Peter Gulia Posted February 16, 2012 Posted February 16, 2012 About Vanguard's package for a retirement plan under $20 million, Vanguard's website says: "You can choose funds that use Vanguard Investor Shares or funds that use the lowest-cost Vanguard share class available. The plan receives credit for all Vanguard Investor Share assets, which can reduce and potentially eliminate out-of-pocket recordkeeping fees. Using funds with the lowest-cost share class can allocate expenses evenly across all participants if you decide to cover costs using a per-participant fee." I'm not seeking particular price information, but rather wondering whether anyone has done some comparison (assuming a plan would qualify for the lower-cost share class) between choosing the "Investor" shares to get indirect compensation against the recordkeeper's fees and using lower-cost shares so that participants' accounts bear the recordkeeper's fees directly? (Assume that the employer doesn't pay the plan's administration expenses (or that the amount the employer is willing to pay is constant for all possible fee configurations).) Within the range of plans that can qualify for lower-cost shares, is there ever a situation in which it would be to the plan's advantage to choose the deliberately more expensive shares? Peter Gulia PC Fiduciary Guidance Counsel Philadelphia, Pennsylvania 215-732-1552 Peter@FiduciaryGuidanceCounsel.com
GMK Posted February 16, 2012 Posted February 16, 2012 Can't say I fully understand it, but from the proposals we've seen, I think there is a slight overall advantage for the plan to use the lower-cost shares. Vanguard charges a base fee that depends on the number of participants. If you use Vanguard investor funds, Vanguard gets 0.1% of the expense ratio for record keeping. They subtract this from the base fee that the plan pays. I assume that the lower-cost shares don't pay the record keeping fee credit, so the plan pays the total base fee, and the participants get the lower expense ratios. I haven't run the numbers, but generally the expense ratios for Signal or Admiral funds are less than for Investor funds by more than 0.1%, like 0.06% vs. 0.18% for Total Stock Market Index. So, the lower-cost funds give a lower all-in cost. A sponsor might look at using investor funds to save a little money by putting more of the cost on the participants, but this is not the best fiduciary choice for the plan when a lower total cost approach is available for the same investments and services.

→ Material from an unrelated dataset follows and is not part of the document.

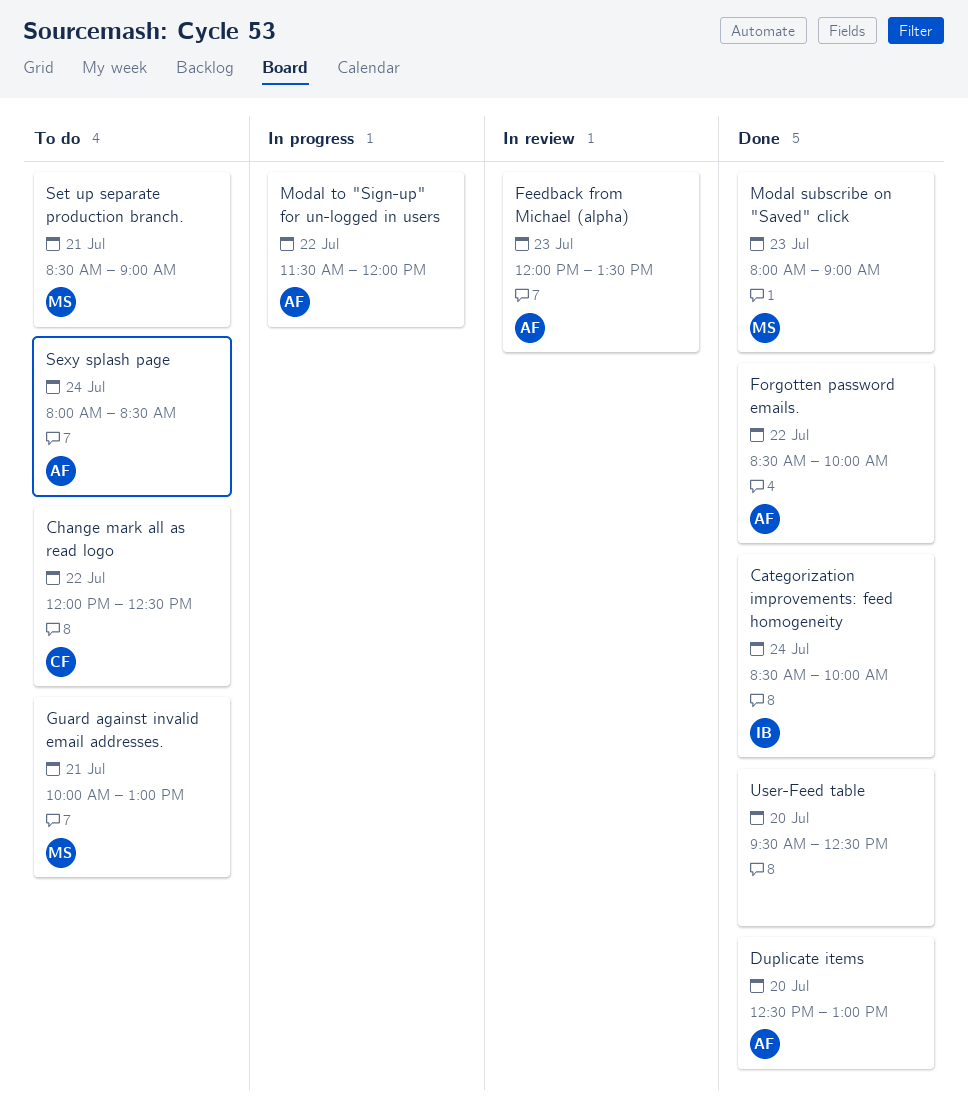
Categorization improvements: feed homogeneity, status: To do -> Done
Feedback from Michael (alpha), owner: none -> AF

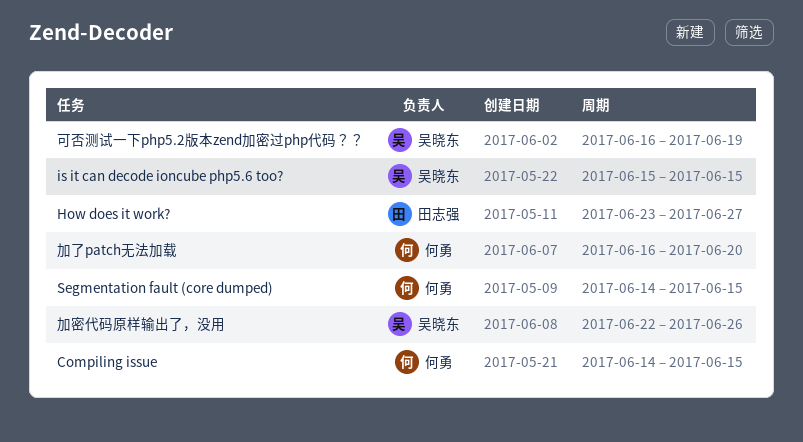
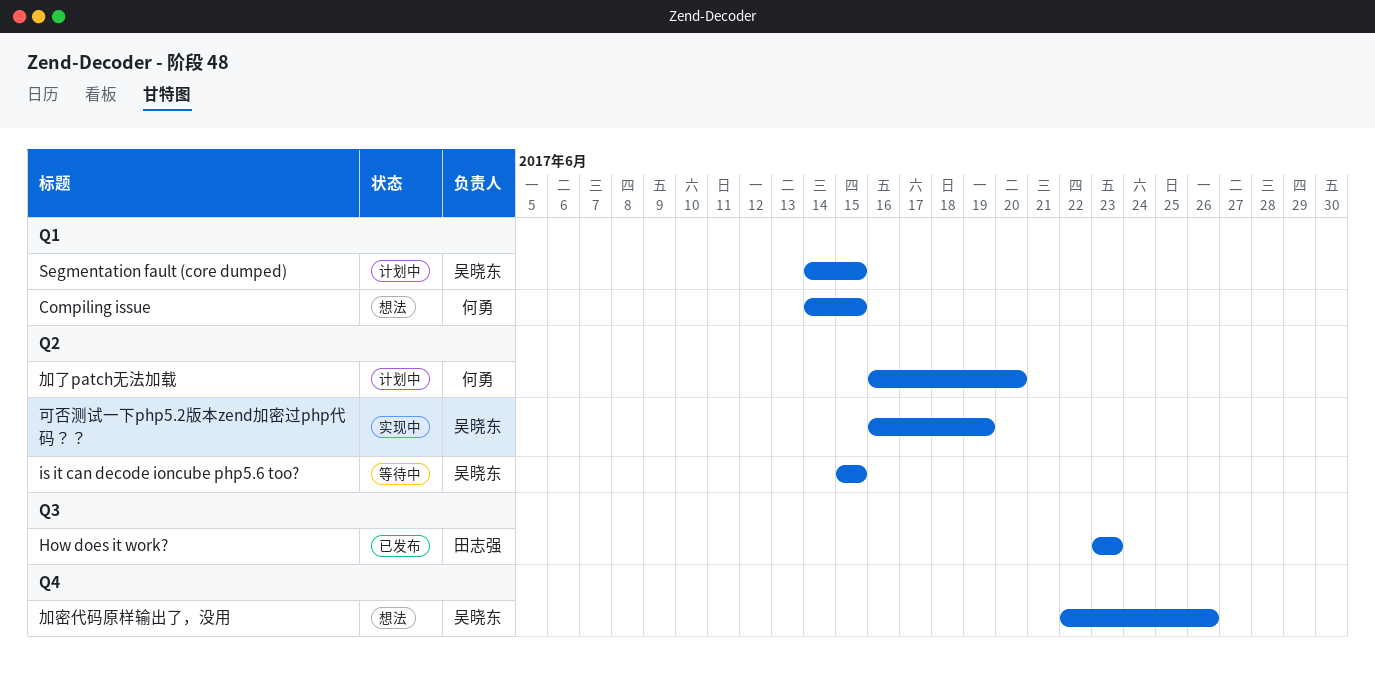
How does it work?, due: Jun 27 -> Jun 23
Segmentation fault (core dumped), owner: 何勇 -> 吴晓东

Peter Gulia Posted February 16, 2012 Author Posted February 16, 2012 GMK, thank you for confirming what I expected. And just to be clear, if a plan chooses the Investor shares (or doesn't qualify for another class), Vanguard pays 10 bps to Ascensus (the recordkeeper)? And do we know whether Vanguard is willing to pay the 10 bps (or some different allowance) to some other recordkeeper? Peter Gulia PC Fiduciary Guidance Counsel Philadelphia, Pennsylvania 215-732-1552 Peter@FiduciaryGuidanceCounsel.com
GMK Posted February 16, 2012 Posted February 16, 2012 They call it a recordkeeping credit, so I imagine it goes to Ascensus, whom they identify as the recordkeeper for these plans. I don't know if Vanguard would allow one to chose a different recordkeeper with their small-plan package.